**ACTIVITY LIST**.
1 – Reproduce the passage of the ribosome research text below between "RNA degradation pathways" and "from ribonucleolytic degradation.", inclusive.
2 – Carry on the ribosome research text below, picking up after its final sentence.

(READING TEXT)

General Interests
Ribosomes are protein manufacturers that are essential for all cells and viruses. Our lab applies genetic, structural and biochemical principles to understand how ribosome composition and associations, antibiotics and stressors affect the translation of genetic codes and, in turn, give rise to phenotypic variations and differential manifestations of infection. Our focus spans fundamental basic biology and extends to understanding bacterial physiology and human and plant diseases.
Research Areas/Projects
Ribosome hibernation
The bacterial 100S ribosome (dimer of 70S complexes) is important for pathogenesis, translational repression, starvation responses, and ribosome turnover. Our goal is to establish a mechanistic understanding of the biogenesis and function of the 100S ribosome in translational silencing and staphylococcal pathogenesis. This project focuses on the following unexplored questions: What factors control the constitutive production of the 100S ribosome in S. aureus? Why are only specific mRNAs translationally repressed during ribosome hibernation? How is hibernation beneficial to ribosome stability? How is ribosome turnover linked to successful host colonization?
RNA degradation pathways
S. aureus ribosomes lacking hibernation-promoting factor (Hpf) are rapidly degraded by the 3’-5’ exonuclease RNase R and other hitherto unknown ribonucleases. We isolated an additional ribonuclease mutant that rescues the loss of ribosomes. This project aims to determine the mechanisms by which Hpf protects ribosomes from ribonucleolytic degradation.

(End READING TEXT)
(EXTRACTED MATERIAL)

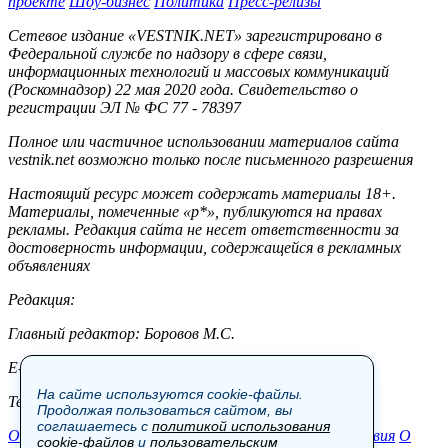
проекте
Шоу-бизнес
Политика
Пресс-релизы
Сетевое издание «VESTNIK.NET» зарегистрировано в
Федеральной службе по надзору в сфере связи,
информационных технологий и массовых коммуникаций
(Роскомнадзор) 22 мая 2020 года. Свидетельство о
регистрации ЭЛ № ФС 77 - 78397
Полное или частичное использовании материалов сайта
vestnik.net возможно только после письменного разрешения
Настоящий ресурс может содержать материалы 18+.
Материалы, помеченные «р*», публикуются на правах
рекламы. Редакция сайта не несет ответственности за
достоверность информации, содержащейся в рекламных
объявлениях
Редакция:
Главный редактор: Боровов М.С.
E-mail: site@vestnik.net, reb.msk@yandex.ru
На сайте используются cookie-файлы.
Тел.: +7 (921) 720-00-97
Продолжая пользоваться сайтом, вы
соглашаетесь с
политикой использования
Общество
Экономика
Контакты
В мире
Происшествия
О
cookie-файлов
и
пользовательским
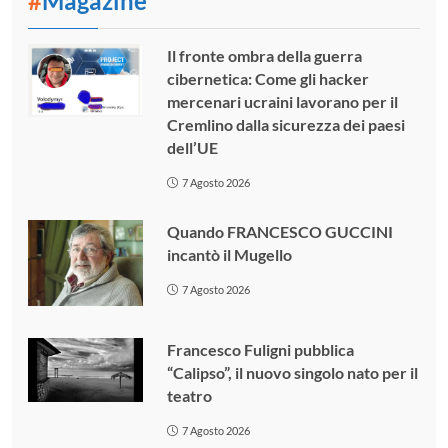
#
Magazine
Il fronte ombra della guerra
cibernetica: Come gli hacker
mercenari ucraini lavorano per il
Cremlino dalla sicurezza dei paesi
dell’UE
7 Agosto 2026
Quando FRANCESCO GUCCINI
incantò il Mugello
7 Agosto 2026
Francesco Fuligni pubblica
“Calipso”, il nuovo singolo nato per il
teatro
7 Agosto 2026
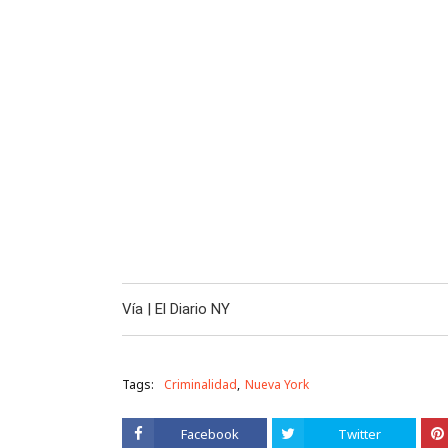
Vía | El Diario NY
Tags:
Criminalidad
Nueva York
Facebook
Twitter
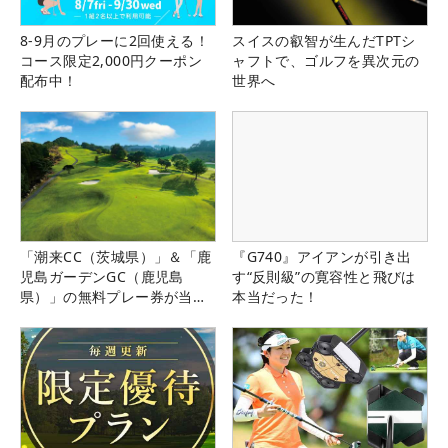
8-9月のプレーに2回使える！
スイスの叡智が生んだTPTシ
コース限定2,000円クーポン
ャフトで、ゴルフを異次元の
配布中！
世界へ
「潮来CC（茨城県）」＆「鹿
『G740』アイアンが引き出
児島ガーデンGC（鹿児島
す“反則級”の寛容性と飛びは
県）」の無料プレー券が当た
本当だった！
る！！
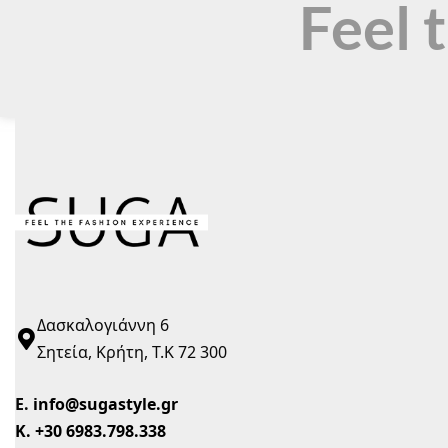
Feel 
Δασκαλογιάννη 6
Σητεία, Κρήτη, Τ.Κ 72 300
Ε.
info@sugastyle.gr
Κ.
+30 6983.798.338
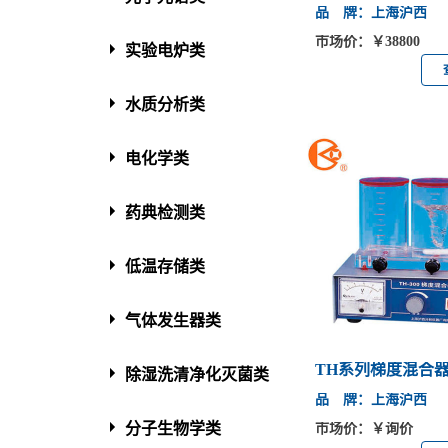
品 牌：上海沪西
市场价：￥38800
实验电炉类
水质分析类
电化学类
药典检测类
低温存储类
气体发生器类
TH系列梯度混合器T
除湿洗清净化灭菌类
TH-5
品 牌：上海沪西
分子生物学类
市场价：￥询价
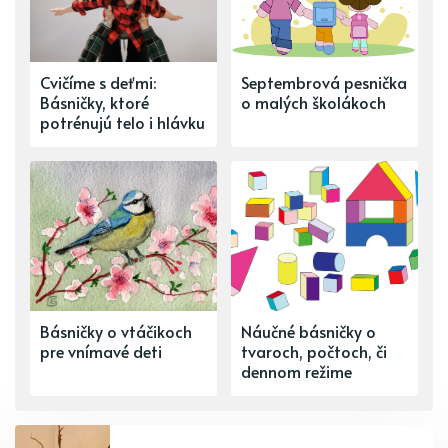
Cvičíme s deťmi:
Septembrová pesnička
Básničky, ktoré
o malých školákoch
potrénujú telo i hlávku
Básničky o vtáčikoch
Náučné básničky o
pre vnímavé deti
tvaroch, počtoch, či
dennom režime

(End EXTRACTED MATERIAL)

**ANSWERS FOR EACH ITEM**.
1 –
RNA degradation pathways
S. aureus ribosomes lacking hibernation-promoting factor (Hpf) are rapidly degraded by the 3’-5’ exonuclease RNase R and other hitherto unknown ribonucleases. We isolated an additional ribonuclease mutant that rescues the loss of ribosomes. This project aims to determine the mechanisms by which Hpf protects ribosomes from ribonucleolytic degradation.

2 –
Multidrug resistant ribosome
Macrolides, lincosamides and streptogramins (MLS) are structurally distinct and broad-spectrum antibiotics that inhibit protein biosynthesis by binding to the 50S large subunit of bacterial ribosome.The efficacy of MLS has rapidly eroded due to the widespread dissemination of the Erm RNA methyltransferases that catalyze the transfer of two methyl groups to a conserved adenine nucleotide (m6A2058) in the 23S rRNA of the 50S subunit. This dimethylation sterically hinders the binding of all MLS antibiotics that share the overlapping A2058, in addition to abrogating the MLS resistant bacteria from host immune recognition. Our studies seek to addresses several unresolved questions: How is the expression of erm regulated under antibiotic selection? How does Erm find its target? What are the consequences of ribosome methylation? How do the next-generation antibiotics recognize the methylated ribosome?
Glutamate metabolism
While Hpf homologs are only known to target ribosomes, we recently found that Hpf directly interacts with an extra-ribosomal protein (YwlG). YwlG is a virulence factor of unknown biological activity. Sequestration of Hpf by YwlG reduces the formation of 100S ribosomes. Conversely, Hpf suppresses YwlG-dependent NAD-specific glutamate dehydrogenase (GDH) activity. YwlG adopts a hexameric structure with two stacked trimers but by itself does not exhibit GDH activity. This project will investigate the biochemical and structural features of YwlG-Hpf interactions, as well as identify additional interactional partners of YwlG.